Friday, February 13, 2015

It's all Welsh to me


Had a med student trail me around for a few hours this evening.  He seemed like a decent guy, in that he was interested in discussing things other than medicine.  As a result, when he asked me to sign his "attendance book" (to prove that he bothered to turn up, a program probably instigated as a direct result of students like me who took the university's unofficial slogan of "Teach Yourself Medicine" rather too literally), I wrote some feedback in there to the effect that I thought his pronunciation was excellent and that I appreciated his willingness to contribute anecdotes from his extensive and esoteric background knowledge.

We had this strange conversation where somehow he ended up explaining the etymology of the word "dysdiadokinesia" to me.  Because it relates to Alexander the Great and his successors, I ended up talking to him about Ptolemy, and because that sounds vaguely like Potomac we ended up talking about the American civil war and Washington crossing the Delaware river.
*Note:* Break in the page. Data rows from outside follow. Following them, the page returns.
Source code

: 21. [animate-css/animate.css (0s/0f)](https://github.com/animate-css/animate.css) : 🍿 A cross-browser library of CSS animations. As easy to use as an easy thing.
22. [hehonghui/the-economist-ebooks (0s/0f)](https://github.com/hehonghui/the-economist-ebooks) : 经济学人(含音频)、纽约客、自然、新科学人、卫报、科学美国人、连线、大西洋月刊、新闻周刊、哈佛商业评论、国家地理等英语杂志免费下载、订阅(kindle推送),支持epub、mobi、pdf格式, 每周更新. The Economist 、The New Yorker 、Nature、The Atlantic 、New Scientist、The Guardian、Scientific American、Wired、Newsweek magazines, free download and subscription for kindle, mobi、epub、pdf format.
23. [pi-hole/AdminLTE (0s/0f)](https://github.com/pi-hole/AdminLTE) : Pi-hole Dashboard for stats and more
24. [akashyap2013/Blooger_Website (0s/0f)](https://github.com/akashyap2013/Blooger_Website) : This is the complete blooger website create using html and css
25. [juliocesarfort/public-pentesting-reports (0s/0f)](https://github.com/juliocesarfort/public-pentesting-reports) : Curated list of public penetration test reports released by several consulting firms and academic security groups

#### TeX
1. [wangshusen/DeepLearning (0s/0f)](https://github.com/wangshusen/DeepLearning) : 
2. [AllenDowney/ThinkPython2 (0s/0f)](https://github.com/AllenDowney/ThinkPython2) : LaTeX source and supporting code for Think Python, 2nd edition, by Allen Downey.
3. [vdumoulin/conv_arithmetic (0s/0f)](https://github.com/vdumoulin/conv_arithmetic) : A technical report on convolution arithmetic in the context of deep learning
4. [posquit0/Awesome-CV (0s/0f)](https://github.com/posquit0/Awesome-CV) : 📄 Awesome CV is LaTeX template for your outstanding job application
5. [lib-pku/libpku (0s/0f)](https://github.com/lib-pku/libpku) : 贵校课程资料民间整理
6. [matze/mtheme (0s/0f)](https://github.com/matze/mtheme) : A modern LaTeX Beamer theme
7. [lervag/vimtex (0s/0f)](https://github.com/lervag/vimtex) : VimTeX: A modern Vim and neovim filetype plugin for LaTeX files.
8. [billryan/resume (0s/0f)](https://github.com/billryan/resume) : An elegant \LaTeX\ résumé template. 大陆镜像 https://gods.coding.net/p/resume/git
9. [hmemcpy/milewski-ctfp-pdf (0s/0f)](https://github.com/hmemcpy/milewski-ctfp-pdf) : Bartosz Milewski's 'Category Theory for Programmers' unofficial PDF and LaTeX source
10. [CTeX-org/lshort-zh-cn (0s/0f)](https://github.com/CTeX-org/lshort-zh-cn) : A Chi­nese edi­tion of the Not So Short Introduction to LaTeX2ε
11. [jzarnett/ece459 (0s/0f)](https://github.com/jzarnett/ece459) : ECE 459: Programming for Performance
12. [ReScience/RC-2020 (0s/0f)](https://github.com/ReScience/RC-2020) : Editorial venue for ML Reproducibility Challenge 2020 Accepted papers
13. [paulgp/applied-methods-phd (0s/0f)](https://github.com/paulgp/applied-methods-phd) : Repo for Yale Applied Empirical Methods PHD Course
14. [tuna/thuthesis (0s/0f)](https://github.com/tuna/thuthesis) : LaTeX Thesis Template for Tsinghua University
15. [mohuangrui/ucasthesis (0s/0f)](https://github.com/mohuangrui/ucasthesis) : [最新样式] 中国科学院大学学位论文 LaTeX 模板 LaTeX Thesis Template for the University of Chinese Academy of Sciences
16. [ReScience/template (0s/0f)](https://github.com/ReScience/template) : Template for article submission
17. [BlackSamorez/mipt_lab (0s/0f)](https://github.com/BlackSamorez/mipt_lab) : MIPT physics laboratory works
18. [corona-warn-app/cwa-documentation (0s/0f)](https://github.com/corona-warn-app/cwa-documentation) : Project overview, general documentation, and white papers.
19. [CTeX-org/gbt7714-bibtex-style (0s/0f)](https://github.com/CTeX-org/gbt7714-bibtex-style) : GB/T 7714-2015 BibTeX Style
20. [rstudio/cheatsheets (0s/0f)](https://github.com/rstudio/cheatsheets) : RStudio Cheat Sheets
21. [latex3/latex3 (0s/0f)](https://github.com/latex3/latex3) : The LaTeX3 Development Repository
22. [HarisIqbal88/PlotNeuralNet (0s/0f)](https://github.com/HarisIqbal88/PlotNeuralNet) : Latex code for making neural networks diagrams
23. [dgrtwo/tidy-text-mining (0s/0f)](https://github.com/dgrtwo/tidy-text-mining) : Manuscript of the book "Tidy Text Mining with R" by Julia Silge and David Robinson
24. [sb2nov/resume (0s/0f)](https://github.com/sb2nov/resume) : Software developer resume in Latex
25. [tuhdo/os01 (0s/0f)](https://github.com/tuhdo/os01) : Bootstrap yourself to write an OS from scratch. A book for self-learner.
Interestingly, when I got home I attempted to verify the etymology of dysdiadokinesia and found it less easy than I expected.  I ended up trying to use Google Translate to translate the word "diadochos" from Greek into English, but Google insisted that "diadochos" is actually Welsh.  Welsh for "diadochos" in fact.  However did we live before Google?

So then I tried translating "diadochos" from Welsh into Greek, and got "Διάδοχος", which I then translated back into English and got "successor".  The Diadochi were indeed the Macedonian successors of Alexander the Great, like Ptolemy (who ruled in Egypt).

But I'm still not so clear on what that has to do with dysdiadokinesia.  Oh well.